Wired co-founders Jane Metcalfe and Louis Rossetto
Reading this piece makes me long for a book-length oral history/series of interviews with Wired’s founders and editors.
I can’t believe the first issue of that magazine came out 20 years ago. I remember picking that inaugural issue up off the newsstand at the University of Texas Student Union, where I was working at the time as a bartender. I’ve picked up nearly every issue since, either off the newsstand or as a subscriber. (I’m also now remembering the Austin version of Wired that I started picking up at around the same time - Fringeware Review - and the Fringeware Store that was located at 51st and Duval (long since closed).)

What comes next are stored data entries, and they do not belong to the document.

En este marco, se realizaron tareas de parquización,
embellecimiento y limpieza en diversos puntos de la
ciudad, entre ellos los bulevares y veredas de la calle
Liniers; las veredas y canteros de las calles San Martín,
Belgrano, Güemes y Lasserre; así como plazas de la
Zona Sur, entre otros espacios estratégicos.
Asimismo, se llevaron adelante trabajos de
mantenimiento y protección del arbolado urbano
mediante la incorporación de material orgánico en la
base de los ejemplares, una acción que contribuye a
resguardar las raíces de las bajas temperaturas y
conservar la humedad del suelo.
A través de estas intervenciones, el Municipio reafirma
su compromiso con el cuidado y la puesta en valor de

Though I’ve never really thought about it until now, it does strike me that Wired magazine will go down in history as one of those iconic publications, one that set or captured the tone of its times (like, say, Esquire magazine in the 1960s) or forged a new genre (like Sports Illustrated).)
(Image from http://sixand5.com/2012/01/17/25-best-magazine-covers-of-2011/)

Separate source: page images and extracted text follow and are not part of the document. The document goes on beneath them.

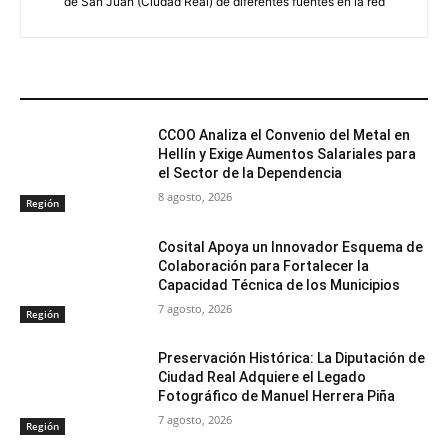
de San Juan (Ciudad Real) de diferentes fuentes en la red
ARTÍCULOS RELACIONADOS
CCOO Analiza el Convenio del Metal en
Hellín y Exige Aumentos Salariales para
el Sector de la Dependencia
8 agosto, 2026
Región
Cosital Apoya un Innovador Esquema de
Colaboración para Fortalecer la
Capacidad Técnica de los Municipios
7 agosto, 2026
Región
Preservación Histórica: La Diputación de
Ciudad Real Adquiere el Legado
Fotográfico de Manuel Herrera Piña
7 agosto, 2026
Región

Some of the most interesting journalism of the past 20 years has been published in the pages of Wired or on its collection of online sites.
Like, say, sci-fi author Neal Stephenson’s epic 1996 article on the laying of the undersea fiber-optic cable, “Mother Earth Mother Board ” - subtitled “The hacker tourist ventures forth across the wide and wondrous meatspace of three continents, chronicling the laying of the longest wire on Earth,” sub-sub-titled, “In which the hacker tourist ventures forth across the wide and wondrous meatspace of three continents, acquainting himself with the customs and dialects of the exotic Manhole Villagers of Thailand, the U-Turn Tunnelers of the Nile Delta, the Cable Nomads of Lan tao Island, the Slack Control Wizards of Chelmsford, the Subterranean Ex-Telegraphers of Cornwall, and other previously unknown and unchronicled folk; also, biographical sketches of the two long-dead Supreme Ninja Hacker Mage Lords of global telecommunications, and other material pertaining to the business and technology of Undersea Fiber-Optic Cables, as well as an account of the laying of the longest wire on Earth, which should not be without interest to the readers of Wired.” Which has the distinction of being one of the longest magazine articles I can remember reading, but also one of the best magazine articles I can remember reading.
Image courtesy of TeleGeography Inc.
Here are some links for Wired’s own coverage of its 20th anniversary:
The Story of a Revolution: The Best of Wired 1993-2013 - http://www.wired.com/magazine/2013/04/at20/
(Here’s one issue I have with Wired — and most print magazine’s digital for-subscriber versions that I have tried to access in recent years. I’ve been a subscriber to the print magazine for years. But EVERY time I try to access the digital version of Wired, most often through my Kindle Fire, I enter my subscriber info - name, address, etc. - and receive a “Subscriber not found - Sorry. No access for you” message. This has happened with nearly every Conde Nast publication I’ve tried to access digitally - Wired and Vanity Fair are the two that come to mind. What’s up with that? Why is it so hard to identify me - who has been a subscriber for years - by my subscriber info. Ridiculous. They’re erring on the side of content security over user experience. I would love to access that Best of Wired content - and as a subscriber I should be able to (that content is advertised as “Free to subscribers!” But right now, I’m being c***-blocked by Wired/Conde Nast’s security precautions. IMO, that’s a user experience FAIL.)